Costa iniciou sua fala destacando os avanços que a lei trouxe, mas sugeriu mudanças e ajustes futuros. “Nem tudo é excelente, mas é claro que avançamos nesses 20 anos. Por outro lado, a lei também não é imutável, ela deve ser ajustada aos padrões da época. Não alterada em sua essência, mas com ajustes que facilitem e que deem um novo rumo, diretrizes para o momento atual”.

O representante da Fiemg também levantou fragilidades relacionadas à governança dos recursos hídricos que foram criadas a partir da Lei. “É considerado que existe um baixo nível de coordenação de todos aqueles organismos que foram criados com a norma e reduzida a articulação entre ministérios e esses órgãos. Somente no governo federal são 17 entidades públicas trabalhando os recursos hídricos e a gente não tem tido uma noção muito boa dessa coordenação, principalmente de políticas públicas voltadas pra saneamento e para a água”.

Trazendo uma visão dos usuários de água na estrutura dos Comitês de Bacia Hidrográfica, Costa disse que o segmento é tido erroneamente como o “vilão da história” e que caberia aos CBHs – que, segundo ele, por muitas vezes carrega unicamente a visão da sociedade civil nas discussões – arbitrar sobre essa divisão, que acaba por excluir as empresas. Ele também propôs reflexões quanto aos modelos de gestão das agências de bacia – que, a seu ver, deveriam ser organizações públicas.

O professor José Claudio Junqueira, por sua vez, se contrapôs inteiramente à ideia de mudança na norma. “Nós precisamos é de maior efetivação desta lei. E todos nós brasileiros sabemos de uma coisa: tudo que for para este Congresso Nacional é retrocesso na certa. Então, vamos trabalhar com o que já temos”.
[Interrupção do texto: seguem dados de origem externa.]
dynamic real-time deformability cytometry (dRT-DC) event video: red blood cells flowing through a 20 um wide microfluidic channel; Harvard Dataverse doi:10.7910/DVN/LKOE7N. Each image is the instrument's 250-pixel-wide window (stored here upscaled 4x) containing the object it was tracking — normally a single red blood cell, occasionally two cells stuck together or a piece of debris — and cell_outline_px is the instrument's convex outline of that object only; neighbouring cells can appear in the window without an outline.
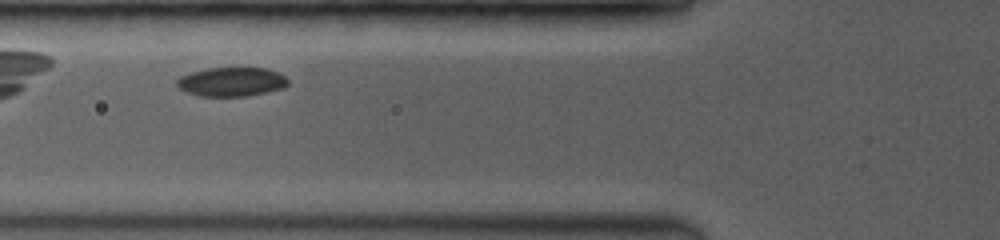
{"species": "common noctule bat (a hibernating species)", "species_latin": "Nyctalus noctula", "temperature_condition": "room temperature", "stored_images_in_passage": 28, "camera_frame_rate_fps": 3500, "um_per_image_px": 0.085, "animal": {"sex": "female", "body_mass_g": 19.0, "forearm_length_mm": 53.3}, "frame": {"image": 1, "passage_image": 10, "time_ms": 1.714, "image_size_px": [1000, 240], "cell_outline_px": [[288, 84], [284, 88], [248, 96], [200, 96], [188, 92], [180, 88], [176, 84], [176, 80], [180, 76], [192, 72], [208, 68], [268, 68], [280, 72], [288, 80]], "centroid_in_image_um": [19.71, 6.95], "position_along_channel_um": 106.1, "area_um2": 18.84}}
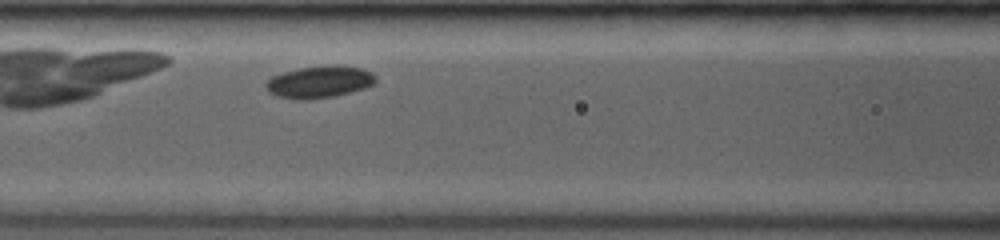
{"frame": {"image": 2, "passage_image": 15, "time_ms": 2.571, "image_size_px": [1000, 240], "cell_outline_px": [[376, 80], [372, 84], [364, 88], [336, 96], [304, 100], [292, 100], [268, 92], [264, 88], [264, 84], [272, 76], [284, 72], [300, 68], [332, 64], [336, 64], [360, 68], [372, 72], [376, 76]], "centroid_in_image_um": [27.13, 6.96], "position_along_channel_um": 139.5, "area_um2": 20.63}}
Mesmo reconhecendo os muitos avanços da lei, principalmente ligados à democratização dos processos decisórios dos recursos hídricos, Junqueira apontou fragilidades que hoje os Comitês de Bacia Hidrográfica enfrentam e das dificuldades da efetivação dos Planos de Recursos Hídricos. Contrapondo o palestrante que o precedeu, ele apontou a necessidade de o segmento de usuários pagarem um valor superior ao que atualmente é pago como recurso da cobrança pelo uso da água.

Veja a apresentação:

 

Rios de Preservação Permanente

Associados ao crescimento das demandas humanas, os rios têm sido transformados e modificados com a perda de suas características naturais, o que impacta diretamente na diversidade biológica original. Sobre o tema, o professor Paulo dos Santos Pompeu, da Universidade Federal de Lavras (UFLA), discutiu como a preservação de trechos de rios sem barramentos ou outras grandes interferências humanas, os chamados rios de preservação, poderiam constituir em uma importante estratégia, a longo prazo, para a conservação destes ambientes e sua biota associada.

“Trata-se de uma figura jurídica exclusiva do Estado de Minas Gerais, que não existe no resto do Brasil. Ele serve para manter o equilíbrio ecológico, proteger paisagem natural, favorecer educação ambiental, o desenvolvimento de práticas náuticas e favorecer condições para a pesca amadorística”, contou.

Para ele, contudo, esta é a parte que menos interessa da lei. “A parte mais importante é o que que não pode ser feito num rio de preservação: você não pode modificar o leito e suas margens, remover sedimentos para lavra, exercer atividades que ameacem extinguir espécies da fauna e nem utilizar o recurso hídrico como execução de obras ou serviços. Na prática: a lei impede mineração em seu leito e barragem hidrelétrica. E isso pode funcionar como um instrumento de planejamento extremamente importante”.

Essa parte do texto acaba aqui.